PROOF SKETCH: 1.$S_1,S_2,S_3$ all lie on the incircle. 2.$S_1S_2 \parallel M_1M_2,S_2S_3 \parallel M_2M_3,S_3S_1 \parallel M_3M_1$. 3.$\triangle{M_1M_2M_3} \sim \triangle{S_1S_2S_3}$. 4.$M_1S_1,M_2S_2,M_3S_3$ concur at the centre of homothety.
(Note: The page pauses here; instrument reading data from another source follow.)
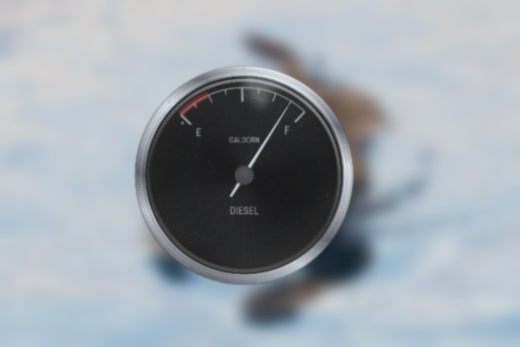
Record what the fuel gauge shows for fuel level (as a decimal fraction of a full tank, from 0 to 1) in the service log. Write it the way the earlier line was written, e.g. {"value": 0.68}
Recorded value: {"value": 0.875}
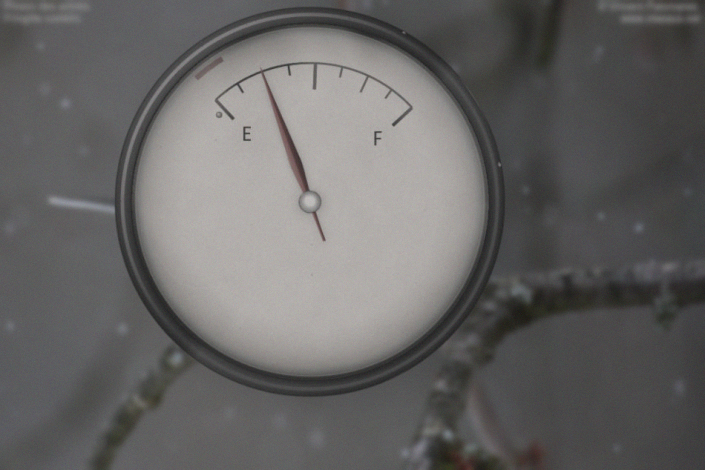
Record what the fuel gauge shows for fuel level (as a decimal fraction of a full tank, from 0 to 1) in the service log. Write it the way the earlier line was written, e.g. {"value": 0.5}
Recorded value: {"value": 0.25}
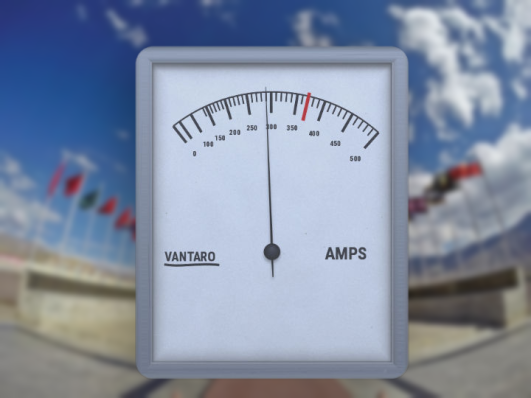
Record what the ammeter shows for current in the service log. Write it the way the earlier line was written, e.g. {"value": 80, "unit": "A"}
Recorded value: {"value": 290, "unit": "A"}
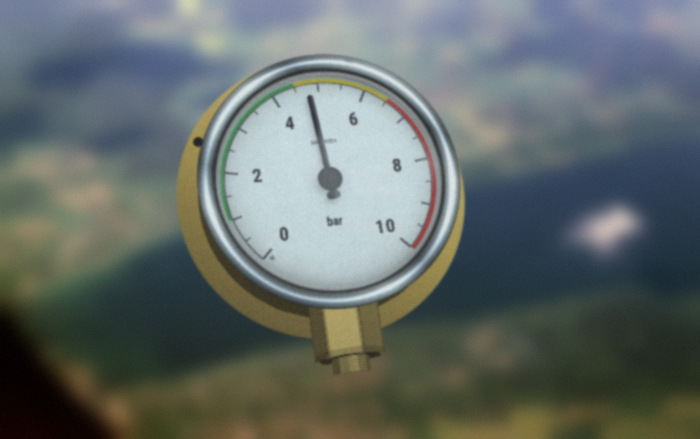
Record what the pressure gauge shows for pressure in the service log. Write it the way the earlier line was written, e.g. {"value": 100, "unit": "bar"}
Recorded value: {"value": 4.75, "unit": "bar"}
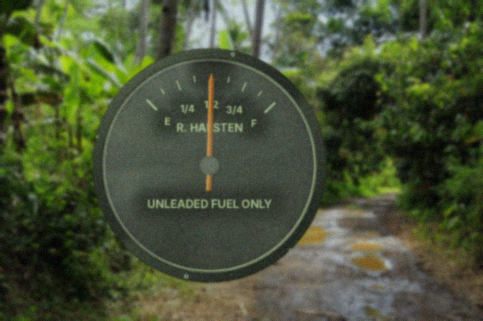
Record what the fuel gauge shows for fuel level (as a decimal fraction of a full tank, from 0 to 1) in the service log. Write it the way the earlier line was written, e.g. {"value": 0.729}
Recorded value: {"value": 0.5}
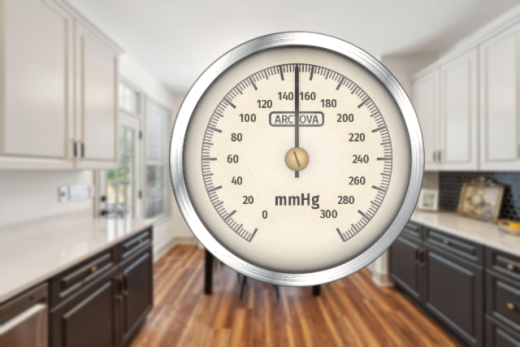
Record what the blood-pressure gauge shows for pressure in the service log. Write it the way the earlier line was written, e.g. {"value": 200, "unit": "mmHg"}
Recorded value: {"value": 150, "unit": "mmHg"}
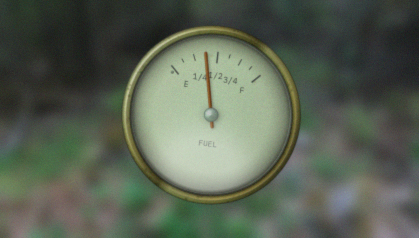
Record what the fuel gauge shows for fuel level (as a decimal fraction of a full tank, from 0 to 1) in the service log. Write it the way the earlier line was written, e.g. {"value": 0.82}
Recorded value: {"value": 0.375}
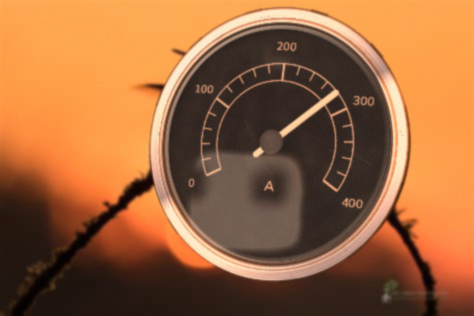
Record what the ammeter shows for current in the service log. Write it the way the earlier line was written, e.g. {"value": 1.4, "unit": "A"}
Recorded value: {"value": 280, "unit": "A"}
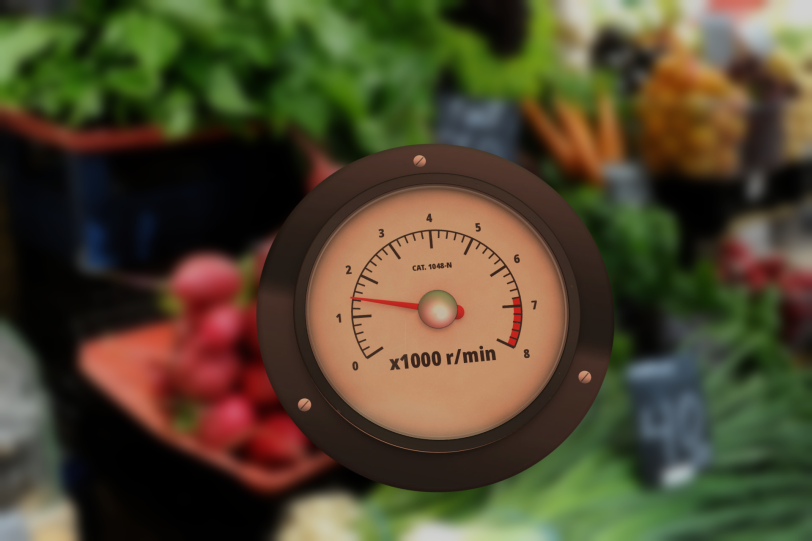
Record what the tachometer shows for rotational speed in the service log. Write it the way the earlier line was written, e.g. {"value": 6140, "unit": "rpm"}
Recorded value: {"value": 1400, "unit": "rpm"}
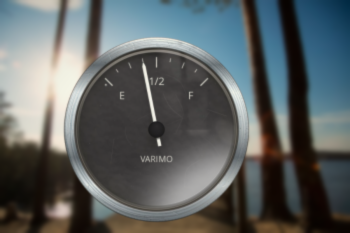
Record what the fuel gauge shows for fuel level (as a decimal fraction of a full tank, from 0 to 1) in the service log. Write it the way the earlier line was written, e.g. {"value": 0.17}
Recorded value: {"value": 0.375}
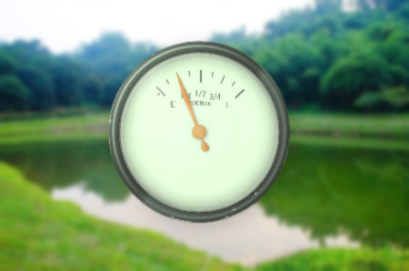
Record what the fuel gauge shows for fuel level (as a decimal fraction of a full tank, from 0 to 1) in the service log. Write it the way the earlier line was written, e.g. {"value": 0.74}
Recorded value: {"value": 0.25}
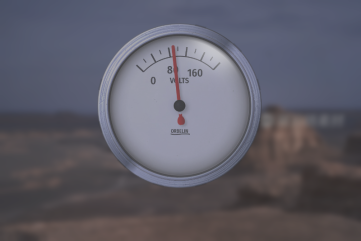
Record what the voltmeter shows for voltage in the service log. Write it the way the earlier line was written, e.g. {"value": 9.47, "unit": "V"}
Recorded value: {"value": 90, "unit": "V"}
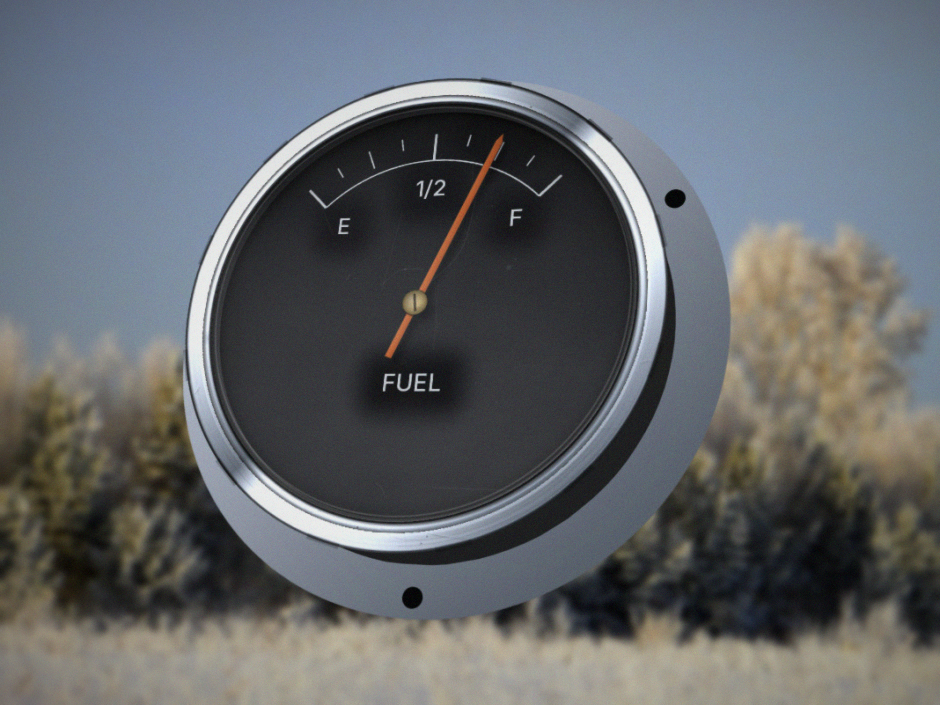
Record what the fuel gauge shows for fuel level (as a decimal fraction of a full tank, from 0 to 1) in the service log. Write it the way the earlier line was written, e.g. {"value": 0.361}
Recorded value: {"value": 0.75}
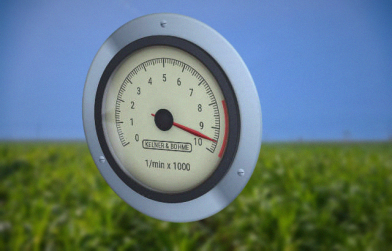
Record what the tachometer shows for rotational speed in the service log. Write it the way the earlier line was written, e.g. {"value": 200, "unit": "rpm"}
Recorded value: {"value": 9500, "unit": "rpm"}
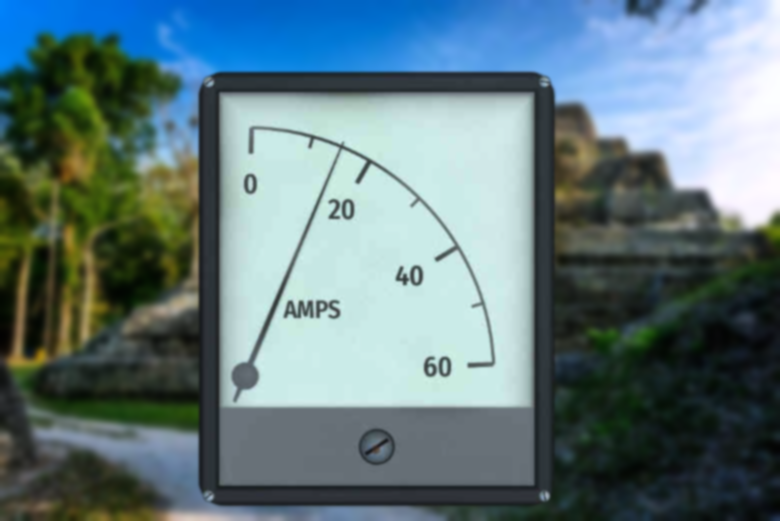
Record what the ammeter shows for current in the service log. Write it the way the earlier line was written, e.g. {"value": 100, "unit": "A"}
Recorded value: {"value": 15, "unit": "A"}
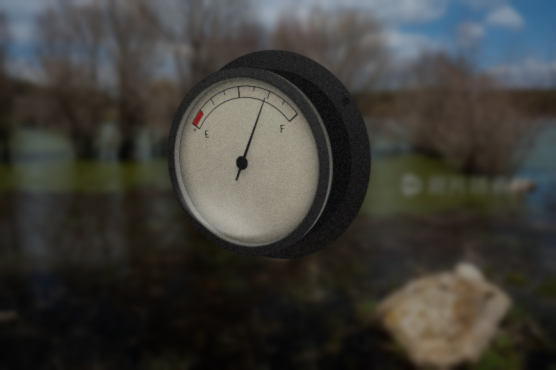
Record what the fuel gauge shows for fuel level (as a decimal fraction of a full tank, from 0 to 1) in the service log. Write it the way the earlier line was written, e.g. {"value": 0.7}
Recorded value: {"value": 0.75}
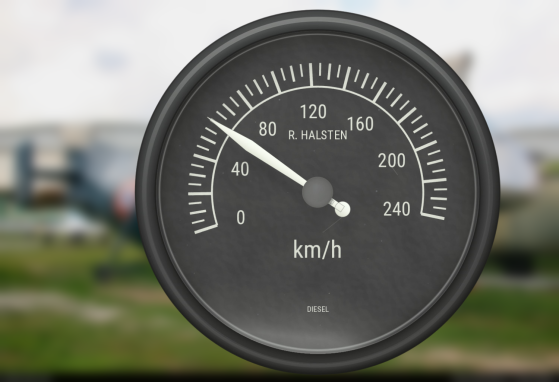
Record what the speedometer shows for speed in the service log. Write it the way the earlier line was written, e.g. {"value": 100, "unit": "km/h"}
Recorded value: {"value": 60, "unit": "km/h"}
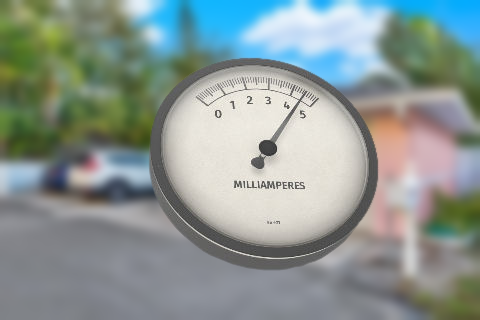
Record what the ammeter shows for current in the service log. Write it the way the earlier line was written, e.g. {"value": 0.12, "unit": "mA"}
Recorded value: {"value": 4.5, "unit": "mA"}
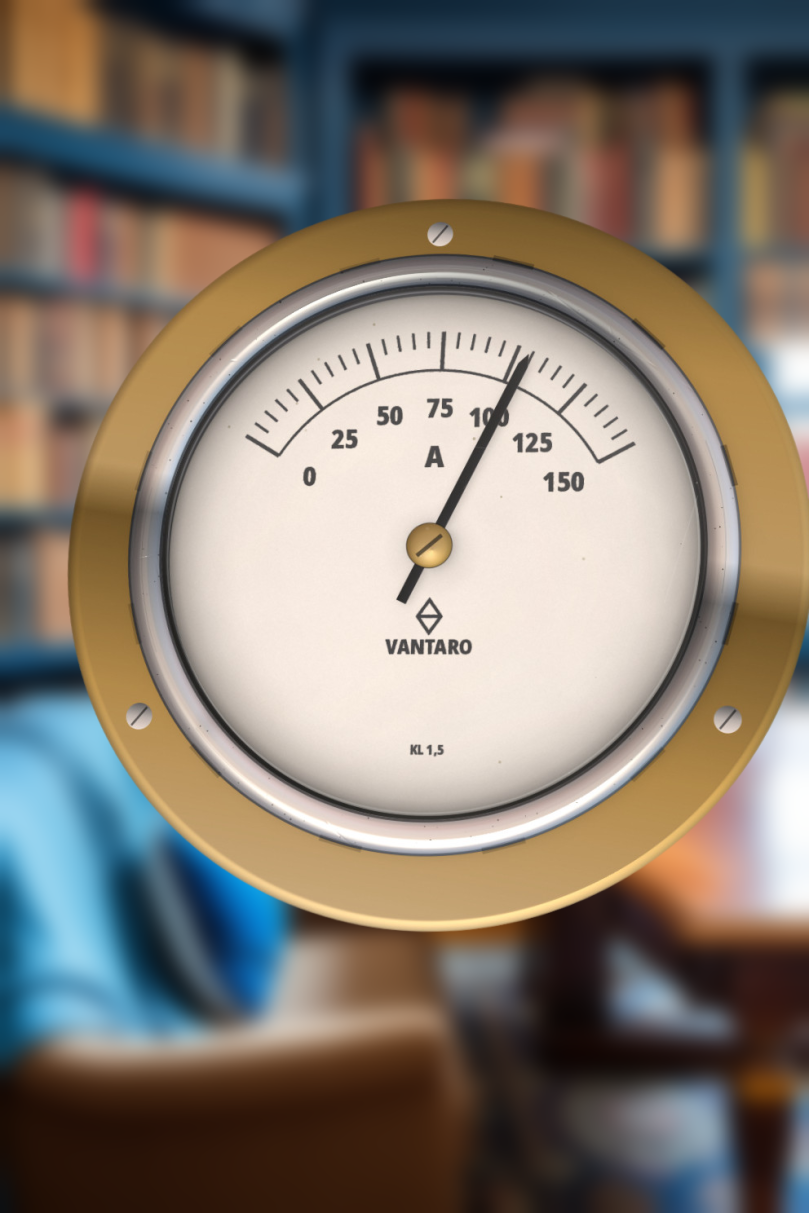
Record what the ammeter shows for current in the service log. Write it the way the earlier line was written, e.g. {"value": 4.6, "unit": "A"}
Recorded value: {"value": 105, "unit": "A"}
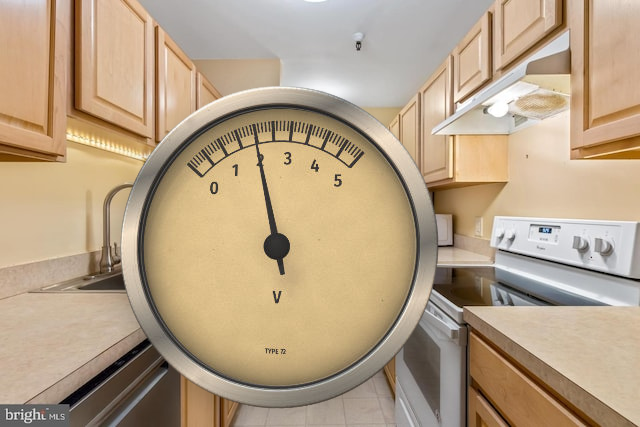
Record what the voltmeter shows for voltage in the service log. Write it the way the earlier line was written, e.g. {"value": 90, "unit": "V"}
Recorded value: {"value": 2, "unit": "V"}
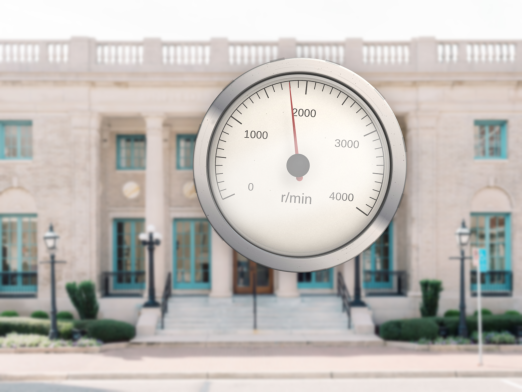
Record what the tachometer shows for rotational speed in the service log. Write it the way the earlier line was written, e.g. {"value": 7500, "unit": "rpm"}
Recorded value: {"value": 1800, "unit": "rpm"}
For the proof of Sayantan da in a bit detail. See http://www.math.ust.hk/excalibur/v9_n4.pdf

Rename the vertices so that $A_1=A,A_2=B$ and $A_3=C$. Let $I$ be the incenter of $\triangle ABC$. Claim 1: $S_1, S_2, S_3$ all lie on the incircle. Proof: By construction, $IS_1$ is the reflection of $IT_1$ with respect to the $A$ angle bisector since $I$ lies on the angle bisector of $A$. So, $IS_1=IT_1$ so $S_1$ lies on the incircle. Similarly, $S_2$ and $S_3$ lie on the incircle. $\Box$ Note that $I$ is the circumcenter of $\triangle S_1S_2S_3$ because of equal radii due to Claim 1. Claim 2: $\angle S_1IS_2=2\angle C.$ Proof: In cyclic quadrilateral $T_1IT_2C$, $\angle T_1IT_2=180^{\circ}-\angle C$. Let $D$ be the point where the $A$ angle bisector intersects $BC$. Due to the construction of $S_1$, $\angle S_1IT_1=2\angle DIT_1. $ But, $\angle ADC=180^{\circ}-\angle C-\frac{1}{2}\angle A$ so $\angle DIT_1=\frac{1}{2}\angle A+\angle C-90^{\circ}.$ Thus, $$\angle S_1IT_1=\angle A+2\angle C-180^{\circ}.$$Similarly, $\angle S_2IT_2=\angle B+2\angle C-180^{\circ}.$ Therefore, $\angle S_1IS_2=\angle S_1IT_1+\angle T_1IT_2+\angle T_2IS_2=2\angle C.$$\Box$ Hence, we use Claim 2 to get $\angle S_1S_3S_2=\frac{1}{2}\angle S_1IS_2=\angle C$ and we similarly get $\angle S_3S_1S_2=\angle A$ and $\angle S_1S_2S_3=\angle B.$ Claim 3: Let $X_1$ be the midpoint of $S_2S_3.$ Then, $T_1IX_1$ is collinear. Proof: We already derived that $\angle T_1IT_2=180^{\circ}-\angle C$ and $\angle S_2IT_2=\angle B+2\angle C-180^{\circ}.$ Recall that a radius is perpendicular to the midpoint of a chord so $S_2S_3\perp IX_1.$ Then, $\angle X_1IS_2=90^{\circ}-\angle X_1S_2I=90^{\circ}-(90^{\circ}-\angle A)=\angle A.$ Thus, $$\angle T_1IX_1=\angle X_1IS_2+\angle S_2IT_2+\angle T_2IT_1=\angle A+\angle B+2\angle C-180^{\circ}+180^{\circ}-\angle C=180^{\circ},$$as desired.$\Box$ Then, $T_1IX_1\perp S_2S_3$ because a diameter is perpendicular to a chord at its midpoint and because $T_1IX_1$ is part of a diameter, by Claim 3. Hence, $S_2S_3\parallel BC.$ But, $M_2M_3\parallel BC$ so $S_2S_3\parallel M_2M_3$. Similarly, we get $S_1S_2\parallel M_1M_2$ and $S_1S_3\parallel M_1M_3$ so $\triangle M_1M_2M_3\sim \triangle S_1S_2S_3$ with corresponding parallel sides. Thus, there exists a homothety that maps $M_1M_2M_3$ to $S_1S_2S_3$ and $M_1S_1, M_2S_2,$ and $M_3S_3$ intersect at the center of the homothety. $\blacksquare$

Here's a proof I found. The distance from $S_2$ to ${A_2}{A_3}$ is equal to the distance from $T_2$ to ${A_1}{A_3}$ which can be written as ${A_1}{T_2}\centerdot\sin\angle{A_2}{A_1}{A_3}$ Similarly, The distance from $S_3$ to ${A_2}{A_3}$ can be written as ${A_1}{T_3}\centerdot\sin\angle{A_2}{A_1}{A_3}$ And we have ${A_1}{T_2}={A_1}{T_3}$ Therefore ${S_2}{S_3}\parallel{A_2}{A_3}\parallel{M_3}{M_2}$ So $\triangle{M_3}{M_2}{M_1}$ is homothetic to $\triangle{S_3}{S_2}{S_1}$, which implies the concurrency of ${M_1}{S_1},{M_2}{S_2},{M_3}{S_3}$ An interesting fact about this proof is that we don't even need to prove that ${S_I}$ lies on the incircle.